◆ What needs to be done ◆
Your answer should be only the lines below from the one with "layout: flavor" to the one with "title: vCard Format Specification", repeated exactly, ends included.
(Exercise input Opens)
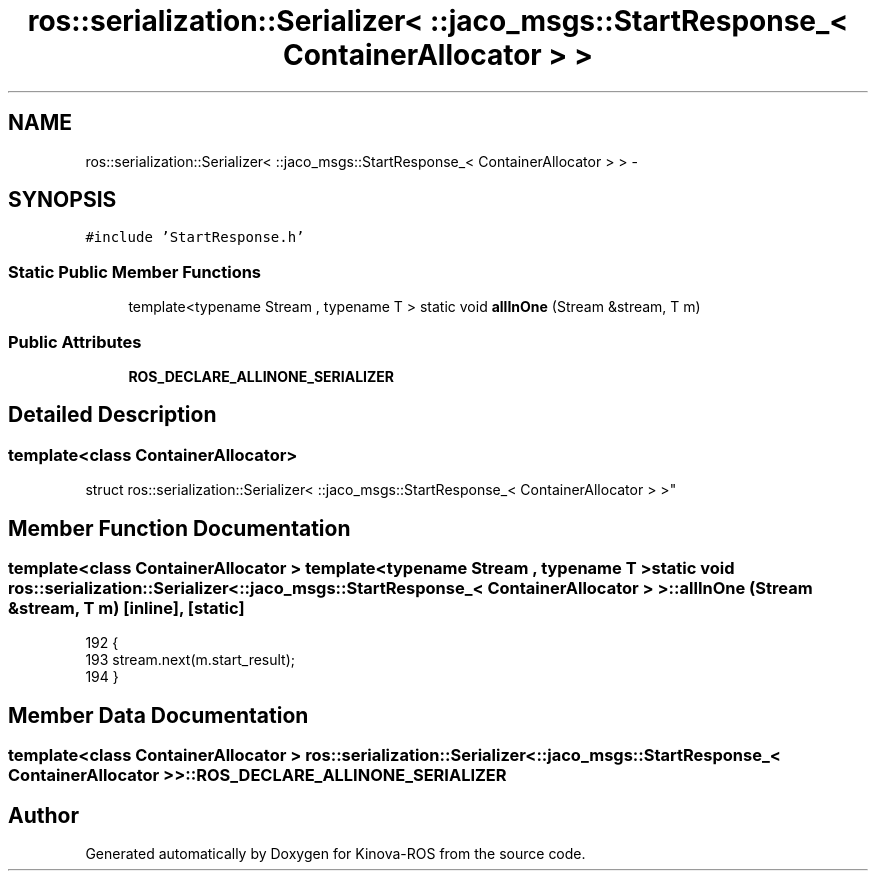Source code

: .TH "ros::serialization::Serializer< ::jaco_msgs::StartResponse_< ContainerAllocator > >" 3 "Thu Mar 3 2016" "Version 1.0.1" "Kinova-ROS" \" -*- nroff -*-
.ad l
.nh
.SH NAME
ros::serialization::Serializer< ::jaco_msgs::StartResponse_< ContainerAllocator > > \- 
.SH SYNOPSIS
.br
.PP
.PP
\fC#include 'StartResponse\&.h'\fP
.SS "Static Public Member Functions"

.in +1c
.ti -1c
.RI "template<typename Stream , typename T > static void \fBallInOne\fP (Stream &stream, T m)"
.br
.in -1c
.SS "Public Attributes"

.in +1c
.ti -1c
.RI "\fBROS_DECLARE_ALLINONE_SERIALIZER\fP"
.br
.in -1c
.SH "Detailed Description"
.PP 

.SS "template<class ContainerAllocator>
.br
struct ros::serialization::Serializer< ::jaco_msgs::StartResponse_< ContainerAllocator > >"

.SH "Member Function Documentation"
.PP 
.SS "template<class ContainerAllocator > template<typename Stream , typename T > static void ros::serialization::Serializer< ::\fBjaco_msgs::StartResponse_\fP< ContainerAllocator > >::allInOne (Stream & stream, T m)\fC [inline]\fP, \fC [static]\fP"

.PP
.nf
192     {
193       stream\&.next(m\&.start_result);
194     }
.fi
.SH "Member Data Documentation"
.PP 
.SS "template<class ContainerAllocator > ros::serialization::Serializer< ::\fBjaco_msgs::StartResponse_\fP< ContainerAllocator > >::ROS_DECLARE_ALLINONE_SERIALIZER"


.SH "Author"
.PP 
Generated automatically by Doxygen for Kinova-ROS from the source code\&.
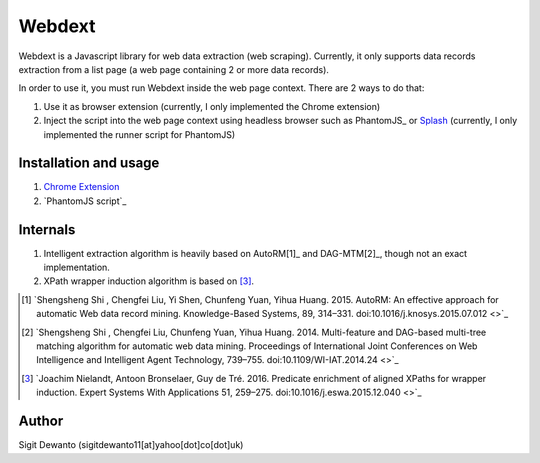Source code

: =======
Webdext
=======

Webdext is a Javascript library for web data extraction (web scraping). Currently, it only supports data records extraction from a list page (a web page containing 2 or more data records).

In order to use it, you must run Webdext inside the web page context. There are 2 ways to do that:

1. Use it as browser extension (currently, I only implemented the Chrome extension) 
2. Inject the script into the web page context using headless browser such as PhantomJS_ or Splash_ (currently, I only implemented the runner script for PhantomJS)

.. _PhantomJS: http://phantomjs.org/
.. _Splash: http://github.com/scrapinghub/splash

Installation and usage
======================

1. `Chrome Extension`_
2. `PhantomJS script`_

.. _Chrome extension: http://github.com/seagatesoft/webdext
.. _PhantomJS: http://github.com/seagatesoft/webdext


Internals
=========

1. Intelligent extraction algorithm is heavily based on AutoRM[1]_ and DAG-MTM[2]_, though not an exact implementation.
2. XPath wrapper induction algorithm is based on [3]_.

.. [1] `Shengsheng Shi , Chengfei Liu, Yi Shen, Chunfeng Yuan, Yihua Huang. 2015. AutoRM: An effective approach for automatic Web data record mining. Knowledge-Based Systems, 89, 314–331. doi:10.1016/j.knosys.2015.07.012 <>`_

.. [2] `Shengsheng Shi , Chengfei Liu, Chunfeng Yuan, Yihua Huang. 2014. Multi-feature and DAG-based multi-tree matching algorithm for automatic web data mining. Proceedings of International Joint Conferences on Web Intelligence and Intelligent Agent Technology, 739–755. doi:10.1109/WI-IAT.2014.24 <>`_

.. [3] `Joachim Nielandt, Antoon Bronselaer, Guy de Tré. 2016. Predicate enrichment of aligned XPaths for wrapper induction. Expert Systems With Applications 51, 259–275. doi:10.1016/j.eswa.2015.12.040 <>`_ 

Author
======

Sigit Dewanto (sigitdewanto11[at]yahoo[dot]co[dot]uk)
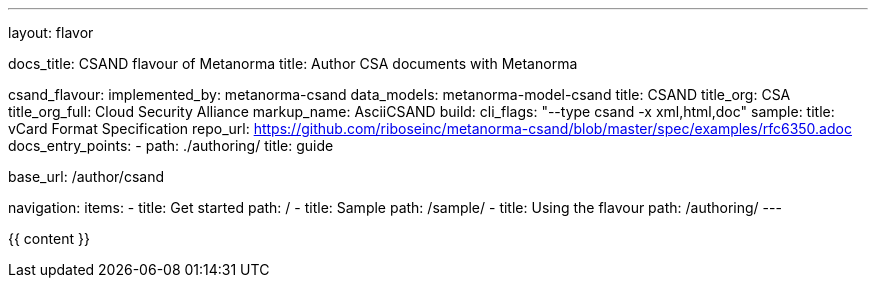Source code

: ---
layout: flavor

docs_title: CSAND flavour of Metanorma
title: Author CSA documents with Metanorma

csand_flavour:
  implemented_by: metanorma-csand
  data_models: metanorma-model-csand
  title: CSAND
  title_org: CSA
  title_org_full: Cloud Security Alliance
  markup_name: AsciiCSAND
  build:
    cli_flags: "--type csand -x xml,html,doc"
  sample:
    title: vCard Format Specification
    repo_url: https://github.com/riboseinc/metanorma-csand/blob/master/spec/examples/rfc6350.adoc
  docs_entry_points: 
    - path: ./authoring/
      title: guide

base_url: /author/csand

navigation:
  items:
  - title: Get started
    path: /
  - title: Sample
    path: /sample/
  - title: Using the flavour
    path: /authoring/
---

{{ content }}
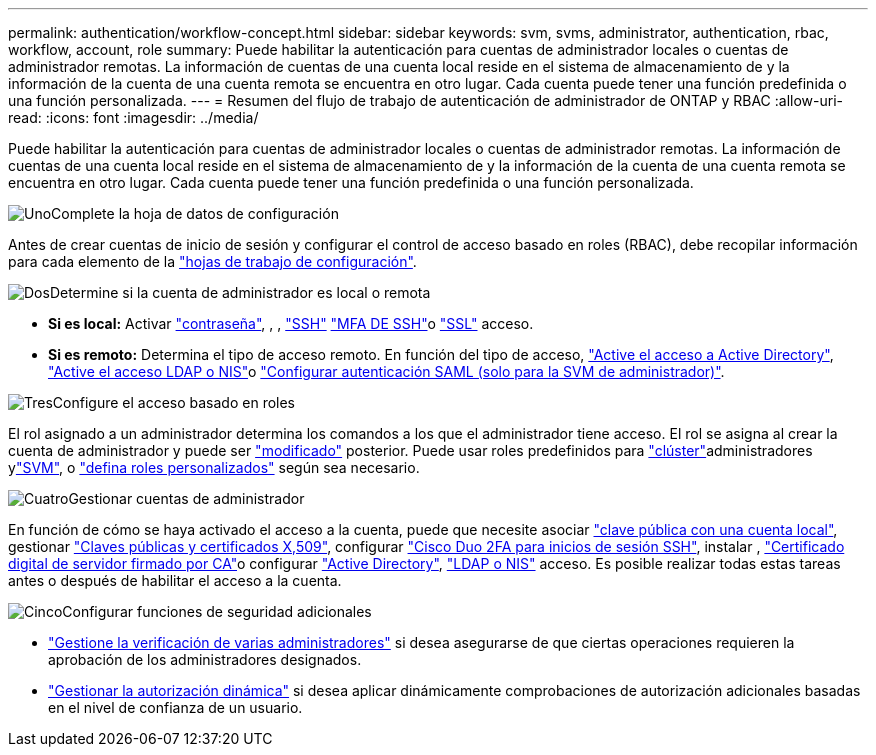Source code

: ---
permalink: authentication/workflow-concept.html 
sidebar: sidebar 
keywords: svm, svms, administrator, authentication, rbac, workflow, account, role 
summary: Puede habilitar la autenticación para cuentas de administrador locales o cuentas de administrador remotas. La información de cuentas de una cuenta local reside en el sistema de almacenamiento de y la información de la cuenta de una cuenta remota se encuentra en otro lugar. Cada cuenta puede tener una función predefinida o una función personalizada. 
---
= Resumen del flujo de trabajo de autenticación de administrador de ONTAP y RBAC
:allow-uri-read: 
:icons: font
:imagesdir: ../media/


[role="lead"]
Puede habilitar la autenticación para cuentas de administrador locales o cuentas de administrador remotas. La información de cuentas de una cuenta local reside en el sistema de almacenamiento de y la información de la cuenta de una cuenta remota se encuentra en otro lugar. Cada cuenta puede tener una función predefinida o una función personalizada.

.image:https://raw.githubusercontent.com/NetAppDocs/common/main/media/number-1.png["Uno"]Complete la hoja de datos de configuración
[role="quick-margin-para"]
Antes de crear cuentas de inicio de sesión y configurar el control de acceso basado en roles (RBAC), debe recopilar información para cada elemento de la link:config-worksheets-reference.html["hojas de trabajo de configuración"].

.image:https://raw.githubusercontent.com/NetAppDocs/common/main/media/number-2.png["Dos"]Determine si la cuenta de administrador es local o remota
[role="quick-margin-list"]
* *Si es local:* Activar link:enable-password-account-access-task.html["contraseña"], , , link:enable-ssh-public-key-accounts-task.html["SSH"] link:mfa-overview.html["MFA DE SSH"]o link:enable-ssl-certificate-accounts-task.html["SSL"] acceso.
* *Si es remoto:* Determina el tipo de acceso remoto. En función del tipo de acceso, link:grant-access-active-directory-users-groups-task.html["Active el acceso a Active Directory"], link:grant-access-nis-ldap-user-accounts-task.html["Active el acceso LDAP o NIS"]o link:../system-admin/configure-saml-authentication-task.html["Configurar autenticación SAML (solo para la SVM de administrador)"].


.image:https://raw.githubusercontent.com/NetAppDocs/common/main/media/number-3.png["Tres"]Configure el acceso basado en roles
[role="quick-margin-para"]
El rol asignado a un administrador determina los comandos a los que el administrador tiene acceso. El rol se asigna al crear la cuenta de administrador y puede ser link:modify-role-assigned-administrator-task.html["modificado"] posterior. Puede usar roles predefinidos para link:predefined-roles-cluster-administrators-concept.html["clúster"]administradores ylink:predefined-roles-svm-administrators-concept.html["SVM"], o link:define-custom-roles-task.html["defina roles personalizados"] según sea necesario.

.image:https://raw.githubusercontent.com/NetAppDocs/common/main/media/number-4.png["Cuatro"]Gestionar cuentas de administrador
[role="quick-margin-para"]
En función de cómo se haya activado el acceso a la cuenta, puede que necesite asociar link:manage-public-key-authentication-concept.html["clave pública con una cuenta local"], gestionar link:manage-ssh-public-keys-and-certificates.html["Claves públicas y certificados X,509"], configurar link:configure-cisco-duo-mfa-task.html["Cisco Duo 2FA para inicios de sesión SSH"], instalar , link:install-server-certificate-cluster-svm-ssl-server-task.html["Certificado digital de servidor firmado por CA"]o configurar link:enable-ad-users-groups-access-cluster-svm-task.html["Active Directory"], link:enable-nis-ldap-users-access-cluster-task.html["LDAP o NIS"] acceso. Es posible realizar todas estas tareas antes o después de habilitar el acceso a la cuenta.

.image:https://raw.githubusercontent.com/NetAppDocs/common/main/media/number-5.png["Cinco"]Configurar funciones de seguridad adicionales
[role="quick-margin-list"]
* link:../multi-admin-verify/index.html["Gestione la verificación de varias administradores"] si desea asegurarse de que ciertas operaciones requieren la aprobación de los administradores designados.
* link:dynamic-authorization-overview.html["Gestionar la autorización dinámica"] si desea aplicar dinámicamente comprobaciones de autorización adicionales basadas en el nivel de confianza de un usuario.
(Exercise input Closes)
◆ Expected answer ◆
layout: flavor

docs_title: CSAND flavour of Metanorma
title: Author CSA documents with Metanorma

csand_flavour:
  implemented_by: metanorma-csand
  data_models: metanorma-model-csand
  title: CSAND
  title_org: CSA
  title_org_full: Cloud Security Alliance
  markup_name: AsciiCSAND
  build:
    cli_flags: "--type csand -x xml,html,doc"
  sample:
    title: vCard Format Specification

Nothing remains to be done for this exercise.